L’histoire d’amour contrariée de deux jeunes en fuite, en plein été. Monika rompt avec les conventions du cinéma classique et de la morale. L’un des films fondateurs du cinéma moderne et précurseurs de la Nouvelle Vague française
Livreur de boutique vivant seul avec un père veuf, Harry (Lars Ekborg) rencontre Monika (Harriet Andersson), adolescente de deux ans sa cadette. Elle abandonne sa famille nombreuse, lui son poste de sous-fifre. Ils naviguent vers l’archipel de Stockholm pour un été d’aventure et pour concrétiser leur rêve d’une vie meilleure, insouciante et idyllique.
Monika, c’est la légèreté, l’invention, l’éloge de la révolte, la bienveillance à l’égard d’une jeunesse écrasée par une génération installée, un regard admiratif, bienveillant et lucide sur un couple en cavale. L’histoire, pourtant, est la plus vieille qui soit : lui, dix-neuf ans, gauche et enthousiaste, elle, dix-sept, rouée, trop belle pour lui. Ils sont jeunes, ils sont amoureux, ils s’enfuient. Très vite, le dénuement leur pèse. Les exigences érotiques de la jeune fille ne sont probablement pas satisfaites par le jeune homme inexpérimenté...

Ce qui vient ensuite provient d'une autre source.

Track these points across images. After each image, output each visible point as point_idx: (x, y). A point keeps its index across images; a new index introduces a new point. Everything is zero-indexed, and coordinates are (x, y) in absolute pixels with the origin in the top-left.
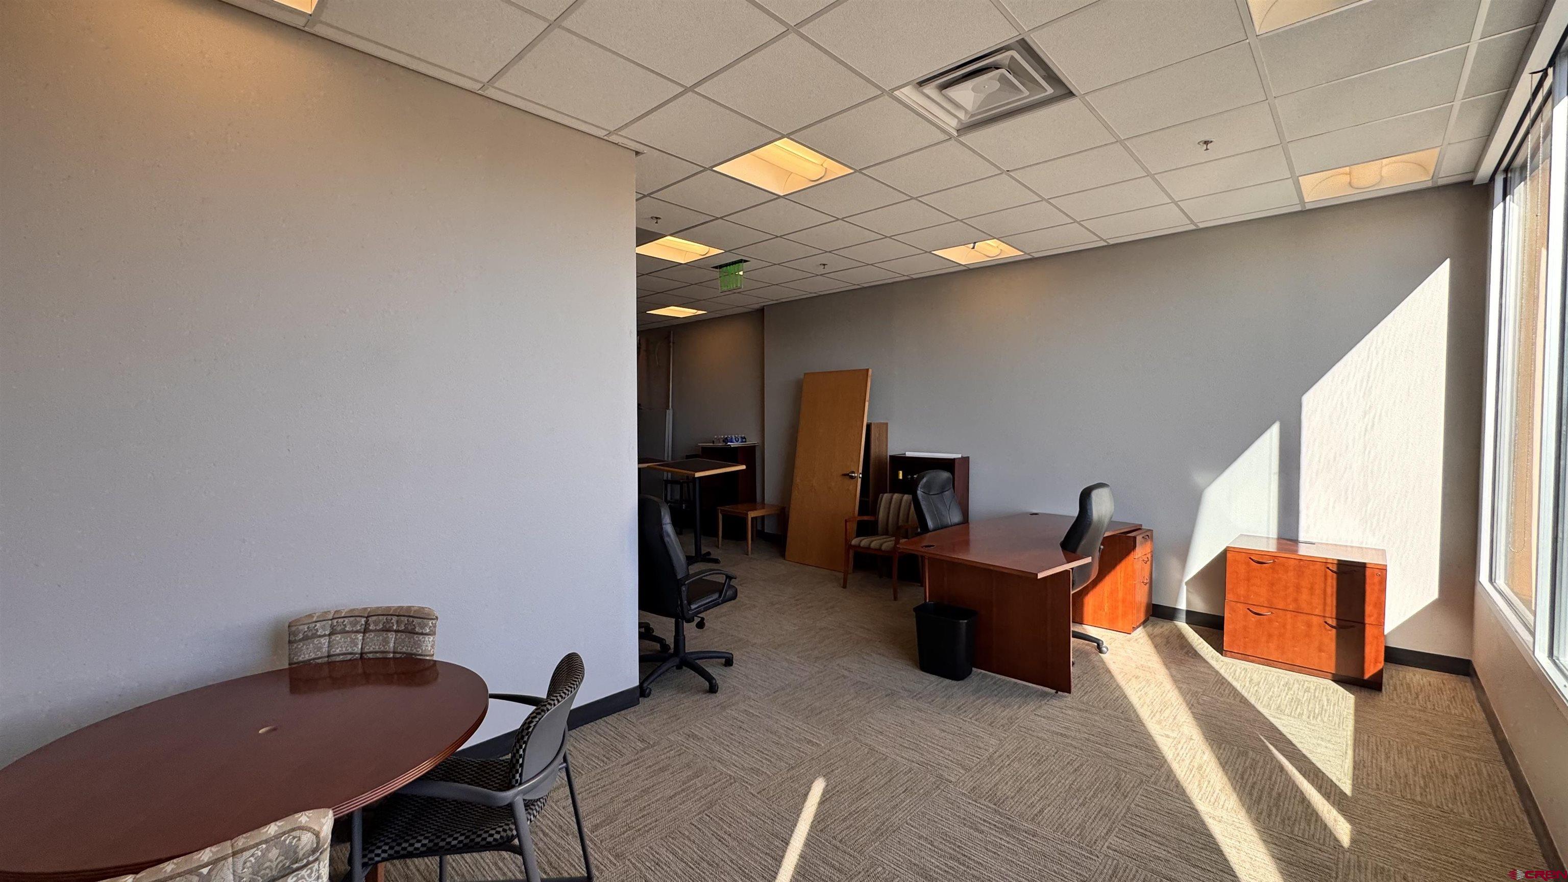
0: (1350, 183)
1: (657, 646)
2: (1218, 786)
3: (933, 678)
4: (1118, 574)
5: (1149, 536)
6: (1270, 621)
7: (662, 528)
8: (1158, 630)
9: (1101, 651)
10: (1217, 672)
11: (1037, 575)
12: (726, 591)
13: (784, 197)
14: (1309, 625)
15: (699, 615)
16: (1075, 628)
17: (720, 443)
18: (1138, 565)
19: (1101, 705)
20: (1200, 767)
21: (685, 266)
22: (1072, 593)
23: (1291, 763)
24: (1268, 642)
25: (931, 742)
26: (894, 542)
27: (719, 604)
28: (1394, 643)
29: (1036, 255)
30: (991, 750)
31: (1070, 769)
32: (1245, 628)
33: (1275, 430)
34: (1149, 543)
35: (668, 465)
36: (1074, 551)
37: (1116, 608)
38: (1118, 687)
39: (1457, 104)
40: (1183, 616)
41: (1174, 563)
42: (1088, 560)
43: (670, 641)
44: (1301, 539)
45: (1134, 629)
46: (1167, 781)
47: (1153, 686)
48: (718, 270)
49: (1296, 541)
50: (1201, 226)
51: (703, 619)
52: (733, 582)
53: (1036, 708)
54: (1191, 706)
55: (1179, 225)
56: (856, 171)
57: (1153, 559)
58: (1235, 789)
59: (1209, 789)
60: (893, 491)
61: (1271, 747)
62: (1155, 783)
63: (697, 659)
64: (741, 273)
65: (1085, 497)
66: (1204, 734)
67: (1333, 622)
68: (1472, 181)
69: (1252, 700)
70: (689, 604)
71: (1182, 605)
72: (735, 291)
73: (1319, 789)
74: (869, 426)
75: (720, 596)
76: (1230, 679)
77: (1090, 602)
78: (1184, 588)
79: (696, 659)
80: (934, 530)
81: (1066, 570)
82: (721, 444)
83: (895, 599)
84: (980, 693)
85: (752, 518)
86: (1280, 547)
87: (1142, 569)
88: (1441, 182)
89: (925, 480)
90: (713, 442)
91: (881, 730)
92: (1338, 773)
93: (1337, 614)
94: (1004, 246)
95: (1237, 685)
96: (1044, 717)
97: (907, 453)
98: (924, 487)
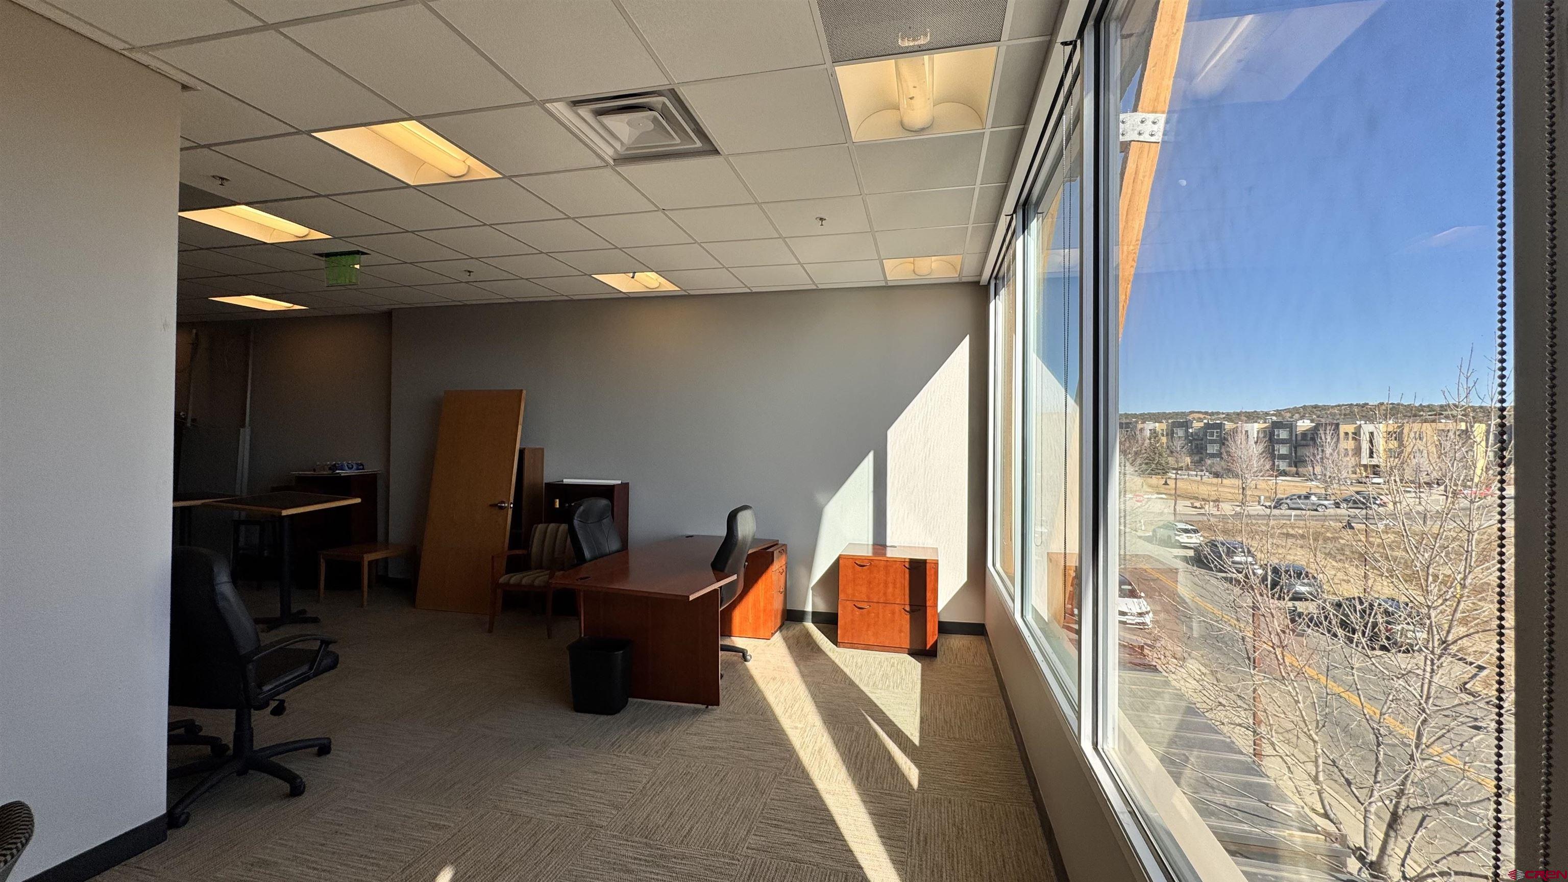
0: (914, 270)
1: (207, 750)
2: (833, 763)
3: (587, 717)
4: (760, 588)
5: (784, 549)
6: (869, 613)
7: (213, 590)
8: (790, 633)
9: (746, 660)
10: (833, 662)
11: (688, 597)
12: (321, 660)
13: (415, 187)
14: (893, 613)
15: (277, 698)
16: (723, 642)
17: (324, 470)
18: (775, 578)
19: (745, 711)
20: (820, 750)
21: (270, 246)
22: (720, 610)
23: (882, 729)
24: (867, 631)
25: (582, 788)
26: (547, 576)
27: (309, 678)
28: (944, 619)
29: (692, 293)
30: (644, 781)
31: (717, 780)
32: (853, 621)
33: (871, 456)
34: (784, 556)
35: (240, 501)
36: (722, 571)
37: (759, 618)
38: (759, 691)
39: (970, 227)
40: (810, 617)
41: (802, 571)
42: (735, 577)
43: (228, 739)
44: (888, 544)
45: (773, 634)
46: (795, 769)
47: (786, 684)
48: (324, 259)
49: (884, 546)
50: (820, 287)
51: (282, 702)
52: (332, 648)
53: (688, 728)
54: (814, 697)
55: (803, 283)
56: (505, 177)
57: (788, 571)
58: (844, 762)
59: (826, 768)
60: (549, 521)
61: (869, 719)
62: (786, 774)
63: (272, 756)
64: (357, 266)
65: (732, 519)
66: (823, 719)
67: (908, 608)
68: (979, 282)
69: (857, 682)
70: (260, 686)
71: (809, 608)
72: (350, 287)
73: (900, 745)
74: (522, 452)
75: (311, 669)
76: (842, 667)
77: (737, 615)
78: (810, 592)
79: (270, 757)
80: (591, 560)
81: (715, 590)
82: (326, 473)
83: (549, 636)
84: (636, 723)
85: (369, 562)
86: (875, 552)
87: (779, 580)
88: (964, 280)
89: (582, 508)
90: (314, 470)
91: (526, 789)
92: (911, 729)
93: (910, 602)
94: (662, 280)
95: (847, 670)
96: (695, 735)
97: (565, 480)
98: (580, 516)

Bergman crée dans un geste instinctif le canevas formel de la modernité (une instantanéité du cinéma, l’importance des affects) et impactera, au passage, les jeunes réalisateurs français : c’est l’affiche de Monika que le personnage d’Antoine Doinel volera dans Les 400 coups (ce qui ne manque pas de piquant quand on sait que Truffaut targuait le film de Bergman de faux érotisme), tandis que Godard en fera l’éloge dans les Cahiers du cinéma. Enfin, Monika reprend les éléments du naturalisme (misère quotidienne, banalité du malheur, chape sociale inévitable) pour les tirer vers un ailleurs de la création : expressivité des paysages (le départ rayonnant sur les eaux de Stockholm, le retour grisâtre sous un ciel de plomb) et affirmation d’un désir, gauche et maladroite de la part du comédien, racée, gracieuse et entière de la part du metteur en scène qui filme amoureusement une muse clandestine.